A Cuban delegation led by Minister of Higher Education, Rodolfo Alarcon, exchanged views in the event with Angolan professors and authorities.
The meeting of rectors highlighted the significance of training education professionals for the formation of students as part of the Cuban-Angolan cooperation in the field.
Education in Angola has four years of compulsory, free primary education which began at age seven, and secondary education which began at age eleven, lasting eight years. Basic adult literacy continues to be extremely low, but there are conflicting figures from government and other sources. It is difficult to assess not only literacy but also other educational needs. Statistics from UNICEF estimate adult literacy to be 56 percent for males and 29 percent for women.
Education in Cuba has been a highly ranked system for many years. The University of Havana was founded in 1727 and there are a number of other well-established colleges and universities. Following the 1959 revolution, the Castro government nationalized all educational institutions, and created a system operated entirely by the government.
Education expenditures continue to receive high priority, as Cuba spends 10 percent of its central budget on education, compared with 4 percent in the United Kingdom and just 2 percent in the United States, according to Unesco.

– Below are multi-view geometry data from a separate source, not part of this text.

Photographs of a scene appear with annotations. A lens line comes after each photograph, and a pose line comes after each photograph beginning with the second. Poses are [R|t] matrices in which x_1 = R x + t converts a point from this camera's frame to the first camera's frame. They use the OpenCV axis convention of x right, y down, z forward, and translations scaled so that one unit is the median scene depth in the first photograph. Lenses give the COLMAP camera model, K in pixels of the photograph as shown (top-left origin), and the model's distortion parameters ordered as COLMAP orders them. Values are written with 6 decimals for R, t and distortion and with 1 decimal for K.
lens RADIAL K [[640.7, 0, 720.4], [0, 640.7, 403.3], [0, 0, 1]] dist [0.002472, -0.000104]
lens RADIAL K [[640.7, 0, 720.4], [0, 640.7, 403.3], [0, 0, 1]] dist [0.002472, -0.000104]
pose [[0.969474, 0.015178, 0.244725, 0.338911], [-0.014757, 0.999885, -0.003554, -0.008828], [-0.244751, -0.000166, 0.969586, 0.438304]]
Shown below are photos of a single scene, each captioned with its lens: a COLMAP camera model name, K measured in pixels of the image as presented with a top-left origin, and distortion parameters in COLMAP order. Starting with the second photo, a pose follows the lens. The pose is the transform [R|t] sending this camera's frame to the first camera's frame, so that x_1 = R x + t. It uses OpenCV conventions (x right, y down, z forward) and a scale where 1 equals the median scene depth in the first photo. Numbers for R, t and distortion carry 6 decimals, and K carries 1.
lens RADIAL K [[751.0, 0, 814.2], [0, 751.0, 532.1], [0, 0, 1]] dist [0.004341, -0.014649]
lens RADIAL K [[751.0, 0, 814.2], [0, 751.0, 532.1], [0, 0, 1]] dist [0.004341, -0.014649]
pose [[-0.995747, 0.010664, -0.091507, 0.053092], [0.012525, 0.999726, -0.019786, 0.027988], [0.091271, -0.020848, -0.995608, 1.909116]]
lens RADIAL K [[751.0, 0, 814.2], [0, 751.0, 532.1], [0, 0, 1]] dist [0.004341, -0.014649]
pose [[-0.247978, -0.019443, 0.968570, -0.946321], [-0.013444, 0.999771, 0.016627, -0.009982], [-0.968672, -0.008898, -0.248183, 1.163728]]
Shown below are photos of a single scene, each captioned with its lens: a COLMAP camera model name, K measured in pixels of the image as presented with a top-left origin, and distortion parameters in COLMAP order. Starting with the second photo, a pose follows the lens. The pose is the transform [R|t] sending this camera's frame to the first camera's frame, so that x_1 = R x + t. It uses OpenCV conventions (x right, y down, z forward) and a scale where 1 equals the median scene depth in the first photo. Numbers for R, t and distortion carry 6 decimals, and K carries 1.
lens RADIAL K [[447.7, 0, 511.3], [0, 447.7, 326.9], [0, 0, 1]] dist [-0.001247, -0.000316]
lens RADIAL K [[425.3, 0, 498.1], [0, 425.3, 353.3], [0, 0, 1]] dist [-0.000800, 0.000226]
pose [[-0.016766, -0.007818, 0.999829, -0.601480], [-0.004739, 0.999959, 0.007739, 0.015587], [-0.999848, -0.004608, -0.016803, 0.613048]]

More than 2,100 Angolan youngsters have graduated from Cuban universities in recent years, and more than 650 Angolans are doing studies in Cuba now.
This collaboration started in the 80s through the University of Angola, the only existing at the time.
There are 894 Cuban professors in Angolan universities now, teaching more than 30.000 students countrywide.
Some 4,000 Cuban workers are contributing to the process of national Angolan reconstruction in the fields of education, health and construction.